Сформулировано предельно точно: крах и «социальные маски». Все дальнейшие 40 лет в литературе будут отмечены этим крахом, который человек сам для себя выбирает, и той маской, о которой он сам, скорее всего, забыл. Конечно, не он первый, не он последний. Но за каждым подобным событием – «невидимые миру слезы», по признанию Гоголя. Ну, если не слезы, то глухая боль, скрываемая прежде всего от самого себя. Может быть, наиболее мощной, поистине «драмой Шекспировой» по размаху и глубине была история Маяковского.

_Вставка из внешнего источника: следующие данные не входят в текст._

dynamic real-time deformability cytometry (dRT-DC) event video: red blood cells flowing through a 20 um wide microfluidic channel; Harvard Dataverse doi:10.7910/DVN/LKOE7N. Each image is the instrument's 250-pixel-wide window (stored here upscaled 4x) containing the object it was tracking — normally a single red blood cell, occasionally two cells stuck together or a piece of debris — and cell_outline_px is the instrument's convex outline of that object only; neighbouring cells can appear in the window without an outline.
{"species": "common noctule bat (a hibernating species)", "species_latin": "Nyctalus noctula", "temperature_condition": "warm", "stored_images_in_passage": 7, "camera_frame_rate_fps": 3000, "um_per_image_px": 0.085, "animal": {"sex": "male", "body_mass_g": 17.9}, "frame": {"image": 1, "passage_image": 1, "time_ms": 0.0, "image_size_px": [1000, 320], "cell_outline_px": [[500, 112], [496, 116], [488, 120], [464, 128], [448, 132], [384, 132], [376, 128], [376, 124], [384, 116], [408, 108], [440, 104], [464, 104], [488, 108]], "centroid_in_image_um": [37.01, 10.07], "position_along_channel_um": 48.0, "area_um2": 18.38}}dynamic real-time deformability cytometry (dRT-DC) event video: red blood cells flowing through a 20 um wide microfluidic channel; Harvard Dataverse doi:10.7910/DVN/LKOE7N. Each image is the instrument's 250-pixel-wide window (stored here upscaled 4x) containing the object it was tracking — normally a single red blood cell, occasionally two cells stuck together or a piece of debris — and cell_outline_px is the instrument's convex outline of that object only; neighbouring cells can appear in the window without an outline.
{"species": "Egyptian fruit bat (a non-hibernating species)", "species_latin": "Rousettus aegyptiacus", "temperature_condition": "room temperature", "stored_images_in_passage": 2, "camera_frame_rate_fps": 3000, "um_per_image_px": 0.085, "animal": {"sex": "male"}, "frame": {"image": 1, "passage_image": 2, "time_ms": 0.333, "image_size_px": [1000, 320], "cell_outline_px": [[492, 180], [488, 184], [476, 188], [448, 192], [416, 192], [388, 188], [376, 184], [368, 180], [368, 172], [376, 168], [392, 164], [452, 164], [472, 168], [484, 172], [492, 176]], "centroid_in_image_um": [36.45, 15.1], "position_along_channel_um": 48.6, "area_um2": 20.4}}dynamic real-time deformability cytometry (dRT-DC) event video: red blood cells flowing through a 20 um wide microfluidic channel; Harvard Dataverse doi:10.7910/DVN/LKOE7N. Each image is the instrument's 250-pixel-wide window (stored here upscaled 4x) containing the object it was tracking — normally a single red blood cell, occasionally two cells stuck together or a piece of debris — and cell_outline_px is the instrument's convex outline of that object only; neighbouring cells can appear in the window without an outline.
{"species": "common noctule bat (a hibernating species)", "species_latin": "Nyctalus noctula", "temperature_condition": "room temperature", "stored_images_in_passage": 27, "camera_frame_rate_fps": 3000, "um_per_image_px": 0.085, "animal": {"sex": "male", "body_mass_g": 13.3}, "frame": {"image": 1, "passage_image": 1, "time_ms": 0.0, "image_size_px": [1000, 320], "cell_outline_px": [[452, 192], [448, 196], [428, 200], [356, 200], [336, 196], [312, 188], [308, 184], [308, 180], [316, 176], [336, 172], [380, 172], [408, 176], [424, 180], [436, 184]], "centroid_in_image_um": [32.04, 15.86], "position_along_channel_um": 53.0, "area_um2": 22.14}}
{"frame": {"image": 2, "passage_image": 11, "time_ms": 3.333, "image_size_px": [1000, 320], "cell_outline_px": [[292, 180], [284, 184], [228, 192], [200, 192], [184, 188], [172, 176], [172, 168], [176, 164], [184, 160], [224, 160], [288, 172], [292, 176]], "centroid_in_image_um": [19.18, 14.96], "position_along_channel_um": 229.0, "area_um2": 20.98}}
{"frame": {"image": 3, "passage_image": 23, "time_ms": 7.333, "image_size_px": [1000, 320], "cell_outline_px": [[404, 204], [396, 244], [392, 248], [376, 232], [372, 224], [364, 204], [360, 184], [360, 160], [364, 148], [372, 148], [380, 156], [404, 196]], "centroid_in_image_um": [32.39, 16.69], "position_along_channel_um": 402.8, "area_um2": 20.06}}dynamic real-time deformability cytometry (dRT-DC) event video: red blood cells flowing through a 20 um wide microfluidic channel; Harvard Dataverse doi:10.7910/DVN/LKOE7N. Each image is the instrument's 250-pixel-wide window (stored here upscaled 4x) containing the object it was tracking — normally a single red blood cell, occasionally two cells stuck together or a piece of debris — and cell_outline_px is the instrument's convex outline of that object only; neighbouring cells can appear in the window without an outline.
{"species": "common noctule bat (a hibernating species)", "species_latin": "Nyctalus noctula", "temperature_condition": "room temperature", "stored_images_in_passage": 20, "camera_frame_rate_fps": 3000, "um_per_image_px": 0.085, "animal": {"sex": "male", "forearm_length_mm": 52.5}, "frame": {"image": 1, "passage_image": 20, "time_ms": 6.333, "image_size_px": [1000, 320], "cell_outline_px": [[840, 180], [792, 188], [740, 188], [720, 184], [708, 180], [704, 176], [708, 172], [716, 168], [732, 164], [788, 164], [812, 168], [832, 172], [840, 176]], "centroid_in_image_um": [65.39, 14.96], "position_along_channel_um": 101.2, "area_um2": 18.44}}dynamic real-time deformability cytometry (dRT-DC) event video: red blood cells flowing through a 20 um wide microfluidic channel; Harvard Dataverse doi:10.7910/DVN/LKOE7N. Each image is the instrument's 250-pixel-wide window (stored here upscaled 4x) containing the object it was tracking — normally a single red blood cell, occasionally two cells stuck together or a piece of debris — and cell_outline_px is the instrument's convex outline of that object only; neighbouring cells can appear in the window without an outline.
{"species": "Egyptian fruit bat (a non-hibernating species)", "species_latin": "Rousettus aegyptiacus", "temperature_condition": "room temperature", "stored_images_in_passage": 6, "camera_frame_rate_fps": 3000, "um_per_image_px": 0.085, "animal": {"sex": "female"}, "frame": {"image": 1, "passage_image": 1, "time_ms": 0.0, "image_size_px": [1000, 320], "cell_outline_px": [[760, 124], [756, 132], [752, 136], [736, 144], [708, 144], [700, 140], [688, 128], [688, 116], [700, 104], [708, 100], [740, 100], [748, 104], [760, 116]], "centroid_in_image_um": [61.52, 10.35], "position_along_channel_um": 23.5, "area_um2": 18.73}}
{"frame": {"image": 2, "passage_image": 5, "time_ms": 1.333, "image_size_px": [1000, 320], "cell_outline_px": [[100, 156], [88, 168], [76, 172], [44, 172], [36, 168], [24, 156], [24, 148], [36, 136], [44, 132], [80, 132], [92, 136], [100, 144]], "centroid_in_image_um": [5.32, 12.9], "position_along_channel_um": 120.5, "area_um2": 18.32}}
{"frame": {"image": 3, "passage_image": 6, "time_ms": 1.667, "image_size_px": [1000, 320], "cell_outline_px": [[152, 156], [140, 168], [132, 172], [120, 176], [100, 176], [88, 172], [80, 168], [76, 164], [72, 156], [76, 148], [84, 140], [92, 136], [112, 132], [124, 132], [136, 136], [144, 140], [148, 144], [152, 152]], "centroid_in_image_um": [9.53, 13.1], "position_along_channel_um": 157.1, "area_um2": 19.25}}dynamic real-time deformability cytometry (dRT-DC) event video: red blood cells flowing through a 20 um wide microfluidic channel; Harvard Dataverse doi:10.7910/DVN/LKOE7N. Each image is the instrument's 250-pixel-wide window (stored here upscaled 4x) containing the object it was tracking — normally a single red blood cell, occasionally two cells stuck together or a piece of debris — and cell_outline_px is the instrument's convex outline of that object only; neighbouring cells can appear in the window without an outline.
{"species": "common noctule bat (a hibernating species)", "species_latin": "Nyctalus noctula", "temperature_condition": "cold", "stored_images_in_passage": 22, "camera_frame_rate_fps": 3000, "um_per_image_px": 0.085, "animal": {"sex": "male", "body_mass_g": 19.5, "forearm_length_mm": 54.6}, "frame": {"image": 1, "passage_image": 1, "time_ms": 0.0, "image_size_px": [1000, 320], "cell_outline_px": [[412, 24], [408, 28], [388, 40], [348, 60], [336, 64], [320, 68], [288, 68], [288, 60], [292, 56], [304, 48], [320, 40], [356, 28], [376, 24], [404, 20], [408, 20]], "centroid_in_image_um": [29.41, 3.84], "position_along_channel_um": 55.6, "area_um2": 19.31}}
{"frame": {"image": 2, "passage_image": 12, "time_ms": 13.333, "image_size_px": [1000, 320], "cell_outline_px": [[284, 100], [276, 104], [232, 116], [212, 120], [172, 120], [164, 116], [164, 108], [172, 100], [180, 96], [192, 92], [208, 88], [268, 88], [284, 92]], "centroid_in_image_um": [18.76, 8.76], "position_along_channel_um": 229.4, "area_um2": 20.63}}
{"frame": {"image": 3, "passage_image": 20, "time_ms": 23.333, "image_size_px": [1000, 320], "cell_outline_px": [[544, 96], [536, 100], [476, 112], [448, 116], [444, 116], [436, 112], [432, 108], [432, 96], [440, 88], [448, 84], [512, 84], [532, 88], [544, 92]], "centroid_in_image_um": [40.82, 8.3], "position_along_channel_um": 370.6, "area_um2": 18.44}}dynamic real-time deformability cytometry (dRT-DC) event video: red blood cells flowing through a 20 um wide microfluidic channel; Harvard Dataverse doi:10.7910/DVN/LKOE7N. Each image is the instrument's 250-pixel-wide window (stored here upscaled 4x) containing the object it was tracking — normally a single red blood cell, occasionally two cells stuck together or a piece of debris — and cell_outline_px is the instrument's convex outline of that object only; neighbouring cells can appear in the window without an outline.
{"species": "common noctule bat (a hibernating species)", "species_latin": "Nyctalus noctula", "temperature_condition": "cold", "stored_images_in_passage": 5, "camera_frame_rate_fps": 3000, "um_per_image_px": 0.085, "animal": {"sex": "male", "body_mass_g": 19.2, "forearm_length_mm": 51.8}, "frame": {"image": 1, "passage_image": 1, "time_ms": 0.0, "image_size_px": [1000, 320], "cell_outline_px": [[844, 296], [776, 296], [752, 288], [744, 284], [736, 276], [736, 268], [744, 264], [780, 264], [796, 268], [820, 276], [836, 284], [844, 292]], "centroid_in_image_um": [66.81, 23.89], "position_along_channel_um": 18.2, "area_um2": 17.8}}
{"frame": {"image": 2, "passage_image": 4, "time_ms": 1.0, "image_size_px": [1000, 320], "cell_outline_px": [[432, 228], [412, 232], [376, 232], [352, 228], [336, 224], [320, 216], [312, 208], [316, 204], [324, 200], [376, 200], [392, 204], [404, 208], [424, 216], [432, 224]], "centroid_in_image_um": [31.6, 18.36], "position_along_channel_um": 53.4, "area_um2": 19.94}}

МАЯКОВСКИЙ: ОТ СПОРА К ЛЕГЕНДЕ
Быть в одной литературной группе значило быть в оппозиции к другой. Взгляд оппозиции всегда острее, язвительнее взгляда восхищения. Перечитав статью Корнелия Зелинского Идти ли нам с Маяковским? – все того же творческого 1929 года, я, может быть, в последний раз услышал его голос, когда он был прежним, почти самим собой. И узнал в нем то, что, пожалуй, как читатель мог бы сказать и я.
«В сущности, человека-то никогда не было у Маяковского. Были людишки, были португалишки, капиталистики, капиталистищи, эскимосики и людогуси. Между ошельмованным, уничиженным, дешевым человечишком, с одной стороны, и между человечищем, как ухающая махина, шагающим где-то по горам и облакам земного шара, пропал живой, теплый, близкий человек. В „Человеке“ Маяковского нет человека, в „150 миллионах“, в сущности, нет людской массы.